La Cenerentola de Rossini semble être un art du mélange : un marivaudage digne du Jeu de l’Amour et du hasard (avec lequel il partage de nombreux points communs), un coup de foudre digne des plus belles comédies romantiques et la pure farce s’y mêlent en un alliage, il faut le dire, assez irrésistible.
Mais cette Cenerentola est aussi ce qu’on pourrait appeler un opéra d’apprentissage. Comme chez Marivaux, les protagonistes doivent passer l’épreuve du sentiment amoureux : sa manifestation inattendue, ses doutes, ses obstacles, et enfin son triomphe, secondé par la raison. C’est au terme de ce cheminement, qui prend chez Rossini la forme d’une virtuosité vocale croissante, que l’union tant attendue devient possible.
Diriger cet ouvrage relève donc de l’exercice d’équilibriste, et Enrique Mazzola se révèle bon acrobate : ne cédant jamais à la tentation du fortissimo ou d’effets farcesques trop attendus, il préfère la lisibilité des pupitres, permise par des musiciens de qualité – piccolo, cor et violoncelle en tête. On apprécie la recherche de la beauté du son plutôt que des décibels (notamment dans la scène de l’orage, qui échappe à tout débordement romantique ! ), là où l’écriture rossinienne contient déjà l’humour et la tendresse nécessaires,
La bonne surprise fut d’assister à une version semi-scénique de l’ouvrage ; la mise en scène, bien que gaguesque, n’oubliait pas l’émotion et permettait à chacun de donner à son personnage un corps, et non seulement une voix. Elle intégrait également l’orchestre, qui devenait un acteur à part entière de l’intrigue : les apartés adressés au chef, le claveciniste essuyant la colère de Don Magnifico ou le Prince caché parmi les contrebassistes étaient autant d’éléments comiques qui tiraient parti des contraintes de la version de concert.
Quant aux solistes, on ne sait par lequel commencer tant la distribution était homogène scéniquement. On ne saurait trop louer le jeu d’acteur précis, intelligent et sans baisse de régime de l’ensemble des chanteurs. Hasmik Torosyan (Clorinda) et Alix le Saux (Tisbe) jouent les méchantes sœurs avec humour et sans lourdeur ; leurs timbres ronds, bien assortis, et une belle projection leur offrent une place de choix dans les ensembles. L’Alidoro de Luigi De Donato montrait quelques fragilités dans son air (« Il mondo è un gran teatro »), mais avait l’autorité et la bienveillance de rigueur pour incarner le philosophe.
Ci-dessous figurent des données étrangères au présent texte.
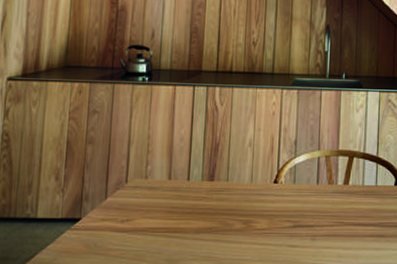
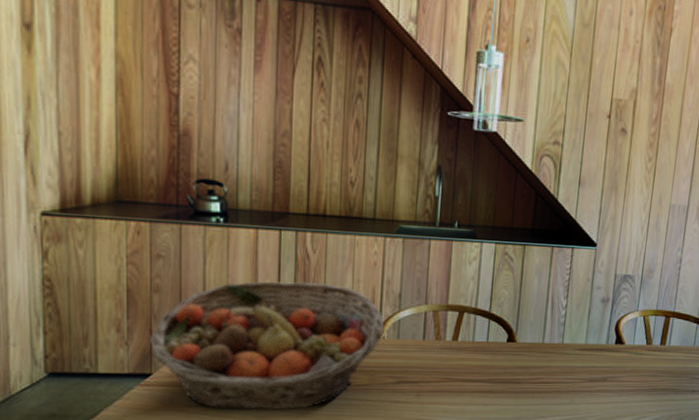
fruit basket: none [82,131,282,254] -> present [150,281,384,410]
Peter Kálmán trouve dans le personnage de Don Magnifico un rôle à sa mesure, lui permettant d’exploiter ses talents tant scéniques que vocaux. La tessiture tendue de la partition semble ne lui poser aucune difficulté, la voix étant toujours aussi pleine, projetée, éclatante. Plus encore, elle devient un outil comique privilégié, notamment avec l’usage de la voix de tête, provoquant inévitablement le rire du public.
Vito Priante en Dandini et faux prince, baskets aux pieds, séduit par le naturel de son jeu et de son chant. Les vocalises ne sont jamais démonstration vocale mais ont une valeur expressive : une qualité possible à condition seulement de maîtriser les difficultés de la partition.
Reste le couple de la soirée : la Cenerentola n’a plus de secrets pour Karine Deshayes (ainsi que nous le rappelait une brève il y a peu). Si le bas medium n’est pas très sonore, la voix se déploie dans l’aigu (bien que parfois un peu subitement) et traverse avec brio l’air final, morceau de bravoure s’il en est pour une mezzo rossinienne. Sa Cendrillon est d’une naïveté touchante ; peu de gestes, seulement des regards… Mais quels regards, où toute la tendresse du personnage s’exprime !
Elle trouve sans aucun doute en Cyrille Dubois un Don Ramiro idéal : le ténor incarne un prince touchant, drôle avec délicatesse, et téméraire, d’une voix toujours pleine et rayonnante. Le très virtuose « Si ritrovarla io giuro » ne semble pas l’effrayer : au contraire, les ornements qu’il lui ajoute le feraient passer pour trop aisé…
Tous les éléments étaient donc rassemblés pour un conte de fée musical. La Cenerentola est certes sous-titrée « le triomphe de la bonté » ; mais Rossini aurait pu la nommer « le triomphe de la beauté ».